Have you read my post on the exam based approach to the patient with a sore throat? Cool, you should also be using the Centor Criteria to help decide who needs to be tested for strep.

These criteria can be used to assess the likelihood of bacterial infection in patients with a sore throat. It was studied in adult patients, and assigns 1 point to each of 4 criteria:

  • History of fever
  • Tonsillar exudate
  • Tender anterior cervical adenopathy
  • Absence of cough

The modified Centor Criteria added age into the mix

  • <15 years add 1 point
  • >44 years subtract 1 point

The risk of Group A Streptococcal pharyngitis differs based on the number of “points”

  • <2 points: Risk of GAS infection <10% – no antibiotics or testing necessary
  • 2 points: Risk of strep 15%
  • 3 points: Risk of GAS 32%
  • >4 points: Risk of GAS 56% with a subsequent throat culture positive predictive value of 40-60%

If you have zero of the 4 original variables the negative predictive value is 80%. Though not implicitly stated in the criteria they can be extrapolated to help rule out strep throat and enable you to avoid swabbing for a rapid strep. Now, with any kid under 15 years of age you’ll always assign at least 1 point – thus, the above NPV doesn’t apply, but you still see the risk of strep at <10% if the child is afebrile, has a cough, and does not have tonsillar exudate or tender anterior cervical lymph nodes.

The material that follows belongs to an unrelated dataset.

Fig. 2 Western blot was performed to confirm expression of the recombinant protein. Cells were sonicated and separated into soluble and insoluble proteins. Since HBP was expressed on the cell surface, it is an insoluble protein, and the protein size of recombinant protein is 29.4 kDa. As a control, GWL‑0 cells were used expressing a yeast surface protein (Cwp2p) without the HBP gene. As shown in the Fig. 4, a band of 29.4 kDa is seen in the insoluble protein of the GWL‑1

This is important if you don’t have rapid strep antigen testing available. If you do, then use it – the specificity is in the upper 90%s. So, it is great at “ruling in” strep. The sensitivity is 90-95%. So you could get 1/10 or 1/20 patients with a false negative result. You’ll probably send a backup culture – but do this with the knowledge that in the USA we’ll likely see 1-2 cases of acute rheumatic fever per state per year.

Overall the Centor Criteria are great, and important to teach, and especially to practice in a location where rapid strep testing is not available/feasible.